Three steps before the bill is signed: (1) Inventory every client-facing tool that involves any form of conversational AI response — intake chatbots, client portals with AI assistance, FAQ bots, scheduling tools with natural-language interfaces. Any tool that 'responds' to client queries could be in scope. (2) Review the bill's current text with your attorney for how the 'chatbot' and 'harmful conduct' definitions apply to your specific tools. (3) Watch for Governor Kotek's action — if she signs the bill, implementation regulations will define the practical scope. If she sends it back for amendments, scope clarification may be incorporated. Keep the inventory you've built regardless — it will be useful for Oregon HB 4154 compliance as well.

Is this just an Oregon problem, or is this a broader regulatory pattern?

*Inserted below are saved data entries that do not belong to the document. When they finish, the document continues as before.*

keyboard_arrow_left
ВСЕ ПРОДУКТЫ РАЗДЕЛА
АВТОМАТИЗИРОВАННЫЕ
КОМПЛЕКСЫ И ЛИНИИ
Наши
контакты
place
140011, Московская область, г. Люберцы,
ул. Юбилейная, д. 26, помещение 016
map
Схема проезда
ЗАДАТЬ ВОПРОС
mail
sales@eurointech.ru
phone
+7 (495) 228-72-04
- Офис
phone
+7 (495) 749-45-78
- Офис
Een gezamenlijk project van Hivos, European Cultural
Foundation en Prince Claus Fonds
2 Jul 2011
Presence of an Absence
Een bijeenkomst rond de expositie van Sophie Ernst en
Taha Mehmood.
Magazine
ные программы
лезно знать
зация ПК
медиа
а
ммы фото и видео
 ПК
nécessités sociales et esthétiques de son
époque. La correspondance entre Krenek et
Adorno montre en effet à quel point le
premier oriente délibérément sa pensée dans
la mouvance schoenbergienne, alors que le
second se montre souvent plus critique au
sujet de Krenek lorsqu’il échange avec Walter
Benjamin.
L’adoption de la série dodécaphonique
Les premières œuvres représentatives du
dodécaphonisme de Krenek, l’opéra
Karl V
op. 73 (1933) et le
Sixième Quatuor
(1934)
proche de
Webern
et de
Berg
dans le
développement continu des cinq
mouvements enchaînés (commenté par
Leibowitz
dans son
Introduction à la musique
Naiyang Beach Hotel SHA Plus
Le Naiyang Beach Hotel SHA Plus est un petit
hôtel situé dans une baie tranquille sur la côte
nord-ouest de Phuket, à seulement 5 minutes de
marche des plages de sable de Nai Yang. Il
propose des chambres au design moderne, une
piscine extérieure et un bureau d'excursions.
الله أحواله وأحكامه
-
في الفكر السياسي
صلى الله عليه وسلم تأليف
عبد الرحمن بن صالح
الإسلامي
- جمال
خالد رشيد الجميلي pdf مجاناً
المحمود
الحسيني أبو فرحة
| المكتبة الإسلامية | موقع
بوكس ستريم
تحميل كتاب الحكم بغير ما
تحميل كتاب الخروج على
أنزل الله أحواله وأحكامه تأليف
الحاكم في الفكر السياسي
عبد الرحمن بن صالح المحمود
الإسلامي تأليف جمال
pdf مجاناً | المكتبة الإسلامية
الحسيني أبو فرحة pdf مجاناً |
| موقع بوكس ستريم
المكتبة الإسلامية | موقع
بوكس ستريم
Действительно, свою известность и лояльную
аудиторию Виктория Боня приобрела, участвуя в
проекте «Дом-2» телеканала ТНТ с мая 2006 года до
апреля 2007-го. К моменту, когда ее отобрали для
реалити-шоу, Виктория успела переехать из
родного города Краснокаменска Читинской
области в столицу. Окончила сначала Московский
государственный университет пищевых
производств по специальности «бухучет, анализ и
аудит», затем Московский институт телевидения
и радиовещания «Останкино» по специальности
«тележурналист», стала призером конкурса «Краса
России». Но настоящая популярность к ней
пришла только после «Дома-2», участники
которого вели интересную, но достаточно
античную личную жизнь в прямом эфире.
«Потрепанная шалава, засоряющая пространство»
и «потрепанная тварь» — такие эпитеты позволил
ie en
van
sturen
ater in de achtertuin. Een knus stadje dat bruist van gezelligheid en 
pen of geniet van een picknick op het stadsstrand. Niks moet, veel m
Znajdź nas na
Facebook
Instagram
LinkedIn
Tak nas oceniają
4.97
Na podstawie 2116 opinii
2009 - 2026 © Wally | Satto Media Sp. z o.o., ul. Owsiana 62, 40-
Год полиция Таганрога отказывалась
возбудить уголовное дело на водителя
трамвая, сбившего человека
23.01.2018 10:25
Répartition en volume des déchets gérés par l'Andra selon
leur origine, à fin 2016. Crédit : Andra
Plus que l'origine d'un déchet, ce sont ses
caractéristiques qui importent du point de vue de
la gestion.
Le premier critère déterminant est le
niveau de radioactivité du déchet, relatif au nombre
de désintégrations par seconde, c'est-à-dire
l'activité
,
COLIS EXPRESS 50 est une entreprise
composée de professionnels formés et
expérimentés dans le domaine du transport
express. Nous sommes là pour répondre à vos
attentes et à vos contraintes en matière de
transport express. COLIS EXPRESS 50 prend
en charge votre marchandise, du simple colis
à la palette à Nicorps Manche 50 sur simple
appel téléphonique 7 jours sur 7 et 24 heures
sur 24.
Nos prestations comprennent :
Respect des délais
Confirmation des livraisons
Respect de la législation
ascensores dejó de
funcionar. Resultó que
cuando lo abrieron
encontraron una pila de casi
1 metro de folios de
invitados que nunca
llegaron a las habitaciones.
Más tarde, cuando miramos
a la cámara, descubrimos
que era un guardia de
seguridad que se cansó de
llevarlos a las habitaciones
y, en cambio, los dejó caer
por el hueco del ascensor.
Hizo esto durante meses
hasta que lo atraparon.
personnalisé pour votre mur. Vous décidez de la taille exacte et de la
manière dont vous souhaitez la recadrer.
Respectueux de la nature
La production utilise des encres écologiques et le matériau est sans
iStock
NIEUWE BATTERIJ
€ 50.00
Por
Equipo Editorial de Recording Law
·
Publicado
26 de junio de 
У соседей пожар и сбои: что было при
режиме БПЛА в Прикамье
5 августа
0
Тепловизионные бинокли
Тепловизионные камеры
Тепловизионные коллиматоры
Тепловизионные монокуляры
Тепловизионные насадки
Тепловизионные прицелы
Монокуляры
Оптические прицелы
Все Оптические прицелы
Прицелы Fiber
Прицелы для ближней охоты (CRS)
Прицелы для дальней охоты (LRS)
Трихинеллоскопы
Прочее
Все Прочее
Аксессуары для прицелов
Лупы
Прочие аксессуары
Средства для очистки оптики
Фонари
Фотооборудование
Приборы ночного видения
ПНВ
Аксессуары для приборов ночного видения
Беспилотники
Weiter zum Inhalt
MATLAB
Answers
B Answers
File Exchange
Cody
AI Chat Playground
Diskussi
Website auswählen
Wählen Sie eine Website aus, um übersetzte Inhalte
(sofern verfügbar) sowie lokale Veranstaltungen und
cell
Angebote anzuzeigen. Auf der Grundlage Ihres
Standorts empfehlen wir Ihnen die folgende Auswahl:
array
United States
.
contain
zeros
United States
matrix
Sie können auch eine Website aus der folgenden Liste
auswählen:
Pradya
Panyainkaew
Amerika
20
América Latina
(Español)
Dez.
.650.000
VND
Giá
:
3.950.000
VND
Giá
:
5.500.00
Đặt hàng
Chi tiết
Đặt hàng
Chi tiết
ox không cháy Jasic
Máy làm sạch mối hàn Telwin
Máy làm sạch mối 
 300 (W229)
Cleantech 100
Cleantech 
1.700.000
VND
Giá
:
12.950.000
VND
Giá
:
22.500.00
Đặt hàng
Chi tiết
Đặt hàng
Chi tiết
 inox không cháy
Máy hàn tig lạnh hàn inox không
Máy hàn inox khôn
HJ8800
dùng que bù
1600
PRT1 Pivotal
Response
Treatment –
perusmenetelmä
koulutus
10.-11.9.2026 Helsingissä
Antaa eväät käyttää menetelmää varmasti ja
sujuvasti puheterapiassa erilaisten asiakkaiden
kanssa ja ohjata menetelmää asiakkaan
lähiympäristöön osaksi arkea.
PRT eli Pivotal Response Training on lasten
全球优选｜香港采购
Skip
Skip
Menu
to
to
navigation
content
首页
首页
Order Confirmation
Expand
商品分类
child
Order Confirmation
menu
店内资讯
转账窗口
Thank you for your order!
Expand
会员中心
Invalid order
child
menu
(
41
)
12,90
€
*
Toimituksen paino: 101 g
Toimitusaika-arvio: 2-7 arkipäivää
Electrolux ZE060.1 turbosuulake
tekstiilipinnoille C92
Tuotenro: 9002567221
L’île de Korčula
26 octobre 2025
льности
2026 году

It's a pattern. Oregon SB 1546 is the latest in a wave of state chatbot and AI accountability bills with broad scope definitions. New York A 3411 (recently passed the legislature, awaiting Governor Hochul's signature) requires AI systems to warn users their outputs may be inaccurate. Oregon HB 4154 prohibits chatbot impersonation. New Hampshire SB 640 prohibits AI from performing licensed professional services without 'meaningful oversight.' Each bill targets a different harm, but together they form a regulatory architecture for AI in client-facing professional work. Professional services firms in multiple states should treat each new bill as a signal — the compliance infrastructure you build now (disclosure language, tool inventory, governance policy) applies across this entire wave, not just one state.